Furthermore, the NVC is being launched by a president who sees all flows of people to the United States as a potential threat. Trump has attempted an ill-advised and hyperbolic crackdown on lawful immigration, tried to ban people from Muslim-majority countries from entering the United States, drastically reduced the number of refugees admitted by the United States, and even sent the U.S. military to the border with Mexico as a political stunt. All of these actions should give us pause as to the true purpose of the NVC. As the NVC begins its work, Americans needs answers.

First, we need to know whether the NVC’s authority extends to accessing or compiling information about U.S. persons. NSPM-7 is silent on this point, repeatedly referring to “individuals” not otherwise defined. If the Trump administration intends the Center to collect information about Americans, that would represent an unprecedented expansion of DHS’s mission. Will vast government databases be queried and results assembled into a personal dossier every time an American hops on a flight home for the holidays? DHS should explain whether it believes it can collect data on U.S. persons and for what purposes.

Second, questions about privacy and redress must be answered. What intelligence and law enforcement data will DHS have access to? A vetting center with authority to access and correlate all national security “and other information” about anyone—including U.S. persons—represents a grave risk to privacy and could create intrusive personal profiles that could include biographic, biometric, health, travel, and other information. Equally concerning, as DHS correlates an unprecedented volume of data to identify possible threat actors, some rate of error is inevitable. There will be false positives. There will be mistaken identities. Innocent people may be denied entry to the United States or refused other benefits based on flawed information. DHS needs to explain how people will be able to gain visibility into the data being assembled and have an opportunity to correct the record. The privacy impact statement published Dec. 11 by DHS only begins to answer these questions.

Third, the NVC must explain how it will protect the information it acquires. Having large amounts of information in a super-database or “technical architecture” makes it a rich target for our adversaries.
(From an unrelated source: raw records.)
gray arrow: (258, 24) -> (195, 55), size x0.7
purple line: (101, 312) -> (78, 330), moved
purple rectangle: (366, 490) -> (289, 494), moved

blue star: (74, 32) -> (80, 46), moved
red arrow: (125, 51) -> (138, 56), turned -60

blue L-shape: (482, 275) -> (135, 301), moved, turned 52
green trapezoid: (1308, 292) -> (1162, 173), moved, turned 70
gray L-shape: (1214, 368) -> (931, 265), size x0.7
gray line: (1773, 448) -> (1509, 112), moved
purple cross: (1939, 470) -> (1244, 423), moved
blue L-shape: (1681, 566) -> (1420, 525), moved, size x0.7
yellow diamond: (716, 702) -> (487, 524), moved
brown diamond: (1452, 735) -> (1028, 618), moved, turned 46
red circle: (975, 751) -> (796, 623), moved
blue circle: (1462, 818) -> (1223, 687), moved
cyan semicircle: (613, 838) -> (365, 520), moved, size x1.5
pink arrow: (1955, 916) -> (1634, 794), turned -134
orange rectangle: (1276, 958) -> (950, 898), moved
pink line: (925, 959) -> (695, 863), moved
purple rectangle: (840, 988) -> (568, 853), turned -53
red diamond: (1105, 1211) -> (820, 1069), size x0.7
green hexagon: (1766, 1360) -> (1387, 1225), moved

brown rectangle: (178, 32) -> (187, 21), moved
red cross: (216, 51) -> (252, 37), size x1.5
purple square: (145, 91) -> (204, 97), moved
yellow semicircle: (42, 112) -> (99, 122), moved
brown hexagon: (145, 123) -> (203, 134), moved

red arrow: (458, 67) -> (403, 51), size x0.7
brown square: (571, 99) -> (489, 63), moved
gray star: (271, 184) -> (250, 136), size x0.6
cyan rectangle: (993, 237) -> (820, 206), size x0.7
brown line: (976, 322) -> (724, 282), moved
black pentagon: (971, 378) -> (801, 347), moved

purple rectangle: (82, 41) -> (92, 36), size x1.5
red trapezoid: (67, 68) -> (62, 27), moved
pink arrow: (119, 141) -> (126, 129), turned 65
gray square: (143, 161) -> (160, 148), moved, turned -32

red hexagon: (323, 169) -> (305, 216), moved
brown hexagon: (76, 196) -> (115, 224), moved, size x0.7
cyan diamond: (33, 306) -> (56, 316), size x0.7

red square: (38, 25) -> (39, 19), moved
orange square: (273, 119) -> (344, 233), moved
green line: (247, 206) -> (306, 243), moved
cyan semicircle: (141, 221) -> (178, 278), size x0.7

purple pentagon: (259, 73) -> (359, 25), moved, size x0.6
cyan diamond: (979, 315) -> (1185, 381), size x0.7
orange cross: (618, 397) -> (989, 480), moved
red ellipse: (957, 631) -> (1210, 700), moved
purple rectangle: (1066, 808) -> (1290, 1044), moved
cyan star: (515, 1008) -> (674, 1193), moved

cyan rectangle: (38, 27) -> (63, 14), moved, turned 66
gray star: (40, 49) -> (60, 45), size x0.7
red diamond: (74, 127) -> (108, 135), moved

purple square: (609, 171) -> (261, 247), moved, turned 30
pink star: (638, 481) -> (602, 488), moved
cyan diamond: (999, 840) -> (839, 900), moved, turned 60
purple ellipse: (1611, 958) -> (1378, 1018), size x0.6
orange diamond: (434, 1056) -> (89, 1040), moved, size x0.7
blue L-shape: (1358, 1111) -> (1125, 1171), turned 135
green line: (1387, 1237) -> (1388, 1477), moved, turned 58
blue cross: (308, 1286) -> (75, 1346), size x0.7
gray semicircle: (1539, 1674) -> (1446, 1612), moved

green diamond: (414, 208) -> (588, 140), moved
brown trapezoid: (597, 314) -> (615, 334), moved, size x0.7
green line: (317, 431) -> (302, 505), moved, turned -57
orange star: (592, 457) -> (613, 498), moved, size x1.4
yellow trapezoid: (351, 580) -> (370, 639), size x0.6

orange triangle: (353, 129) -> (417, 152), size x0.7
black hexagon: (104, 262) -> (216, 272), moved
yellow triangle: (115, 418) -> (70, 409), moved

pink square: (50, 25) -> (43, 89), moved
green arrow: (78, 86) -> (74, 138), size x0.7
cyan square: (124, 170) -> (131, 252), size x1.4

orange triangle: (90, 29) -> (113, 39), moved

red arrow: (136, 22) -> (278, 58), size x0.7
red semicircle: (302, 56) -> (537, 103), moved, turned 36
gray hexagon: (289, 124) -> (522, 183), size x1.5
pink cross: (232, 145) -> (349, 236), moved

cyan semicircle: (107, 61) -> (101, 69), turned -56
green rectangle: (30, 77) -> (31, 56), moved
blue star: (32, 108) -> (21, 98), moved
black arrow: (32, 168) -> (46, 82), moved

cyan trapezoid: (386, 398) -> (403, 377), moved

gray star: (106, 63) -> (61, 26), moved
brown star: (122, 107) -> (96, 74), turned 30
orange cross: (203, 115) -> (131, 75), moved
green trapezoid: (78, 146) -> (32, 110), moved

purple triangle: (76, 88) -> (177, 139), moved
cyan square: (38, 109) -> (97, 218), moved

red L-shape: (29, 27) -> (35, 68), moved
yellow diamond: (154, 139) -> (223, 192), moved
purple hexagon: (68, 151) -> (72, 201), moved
With recent data breaches at federal agencies like OPM and the Centers for Medicare and Medicaid Services — not to mention at DHS itself — government databases are clearly vulnerable to exploitation.

Fourth, the NVC’s goals—and the permissible uses of the data and tools it develops—must be fully transparent to the American public. How will decisions about who gets vetted and what information is compiled about them be made? Will the government use algorithms and analytics to flag individuals for additional scrutiny based on non-individualized factors, using data and trends to infer things about people that can’t be proven? The NVC’s mission should be narrowly tailored and closely overseen. Proposals to expand its functions must be open and transparent, and privacy advocates and other stakeholders should have an opportunity to weigh in—before those decisions are made. The NVC’s oversight board is a good start, but its activities and decisions should be transparent to the public.

Finally, the benefits of the NVC must be identified and weighed against the costs of creating a new layer of bureaucracy. It is easy to see the potential security benefits of improving the vetting of individuals coming into the United States. Indeed, it is important that we do so. But those benefits have associated costs—measured in dollars, in opportunities, and in their impact on civil liberties. And, not done right, the new system risks being redundant with the work already being done at the FBI’s National Targeting Center. The NVC has the potential to enable a smarter, more efficient use of the government’s existing knowledge, but it also has the potential to become a costly government program that fails to deliver for the American people.

The views expressed in this article are the author’s and do not imply endorsement by the Office of the Director of National Intelligence or any other U.S. government agency.